Барон перегнулся через стол и повернул к посетителю ноутбук. Каретников вгляделся – на экране красовалась скверная, явно местного происхождения фотография мужчины лет тридцати пяти, уже начинающего лысеть. Бородка из числа тех, что принято называть козлиными, пенсне… поверх фотокарточки красовалась лиловая печать с буквами Д. О. П., готическим шрифтом.
«Из личного дела сотрудника Департамента. – подумал Каретников. – А тема-то и правда, серьёзная…»

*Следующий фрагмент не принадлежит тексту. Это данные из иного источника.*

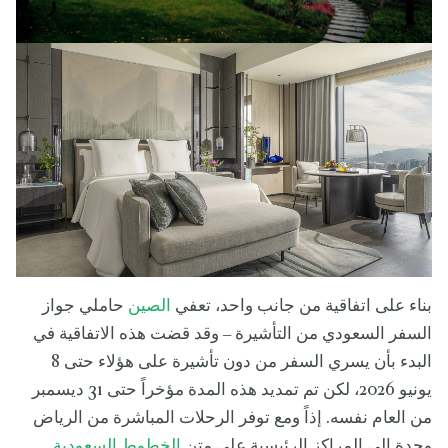
بناء على اتفاقية من جانب واحد، تعفي
الصين
حاملي جواز
السفر السعودي من التأشيرة – وقد قضت هذه الاتفاقية في
البدء بأن يسري السفر من دون تأشيرة على هؤلاء حتى 8
يونيو 2026، لكن تم تمديد هذه المدة مؤخراً حتى 31 ديسمبر
من العام نفسه. إذاً ومع توفر الرحلات المباشرة من الرياض
وجدة إلى المراكز الرئيسية على متن
الخطوط السعودية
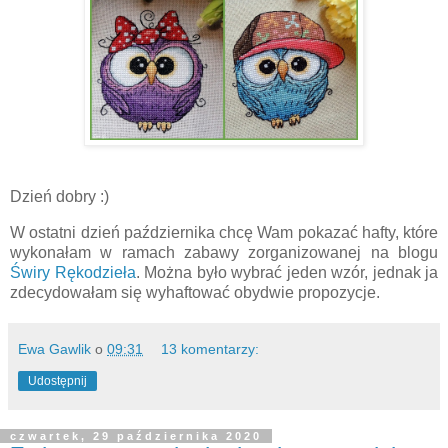
Dzień dobry :)
W ostatni dzień października chcę Wam pokazać hafty, które
wykonałam w ramach zabawy zorganizowanej na blogu
Świry Rękodzieła
. Można było wybrać jeden wzór, jednak ja
zdecydowałam się wyhaftować obydwie propozycje.
Ewa Gawlik
o
09:31
13 komentarzy:
Udostępnij
czwartek, 29 października 2020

– Рыгайло Вениамин Елистратович. – с заметным отвращением выговорил барон. – С середины марта месяца – сотрудник нашей конторы. Можно сказать, стоял у истоков. Вчера вечером выловлен из Малой Невки, в районе Аптекарской набережной с ножом в печени. А вот донесение жандармского филёра. По моей просьбе они выборочно проверяют наших сотрудников – в профилактических, так сказать, целях. И вот, нате вам поверили.

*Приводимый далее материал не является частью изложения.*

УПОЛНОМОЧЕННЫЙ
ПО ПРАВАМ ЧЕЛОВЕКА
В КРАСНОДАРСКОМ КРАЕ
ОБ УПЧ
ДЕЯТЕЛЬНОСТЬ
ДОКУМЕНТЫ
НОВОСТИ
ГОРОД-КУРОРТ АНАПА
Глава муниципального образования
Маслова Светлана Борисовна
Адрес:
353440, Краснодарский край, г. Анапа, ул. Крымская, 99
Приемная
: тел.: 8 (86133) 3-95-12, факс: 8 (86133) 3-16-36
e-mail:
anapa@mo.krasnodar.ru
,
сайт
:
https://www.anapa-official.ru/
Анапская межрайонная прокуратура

– Выходит, покойного вели от дома госпожи Майгель? – поинтересовался Каретников, просмотрев донесение. – Что-то такое припоминаю…
– Известная дамочка. – усмехнулся Корф. – Душевная подруга жены английского посланника; её дом – настоящее гнездо столичных англофилов. Даже Великие князья бывают, а как же… хотя, поклонникам туманного Альбиона у нас с некоторых пор неуютно.

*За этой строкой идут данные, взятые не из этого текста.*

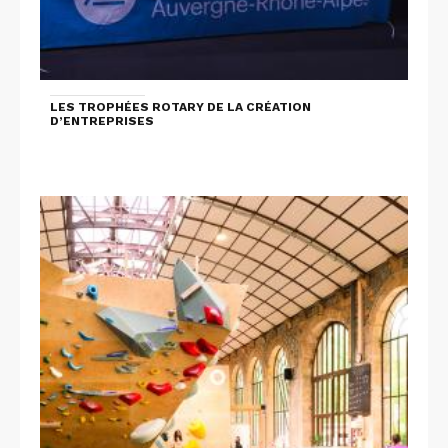
LES TROPHÉES ROTARY DE LA CRÉATION
D’ENTREPRISES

– Потому этим Рыгайло и заинтересовались? Да, в самом деле, для сотрудника вашего департамента – знакомство предосудительное.
– Нет, Андрей Макарыч. – покачал головой Корф. – Плановая проверка, всего лишь. Как вы и советовали.
Каретников кивнул. Ещё в апреле, обсуждая с бароном структуру будущего Департамента Особых Проектов, он особо напирал на режим секретности. Дела с вопросом государственной тайны в России, и особенно, в Петербурге, обстояли из рук вон плохо – в столице ни один секрет не удаётся сохранить дольше чем дня на три. Но начинать с чего-то надо, и этим «чем-то» как раз и стал аппарат Д. О. П. Одной из предложенных Каретниковым мер стали внеплановые, бессистемные проверки сотрудников департамента жандармской «наружкой».
– Значит, попалась птичка… – задумчиво протянул Каретников. – Из дома госпожи Майгель этот Рыгайло вышел один?
– Лдин. И, пройдя два квартала встретился с Джеймсом Крейсоном, вторым секретарём английского посольства. Британец вышел от Майгелей получасом раньше и видимо, поджидал нашего покойничка.
– И догнать его, филёр, конечно, не смог. А через пару часов Рыгайло вылавливают из Малой Невки…
– Да, со вспоротой печенью. – подтвердил барон. – Но филёра я не виню; на Фонтанке в это время непросто поймать извозчика, да и лошади у мистера Крейсона на удивление хороши. Не гонки же им устраивать по Петербургу?
– Так, может это совпадение? – осторожно предположил Каретников. – Ну, поговорил с англичанином, потом решил пройтись – и нарвался на лихого человека?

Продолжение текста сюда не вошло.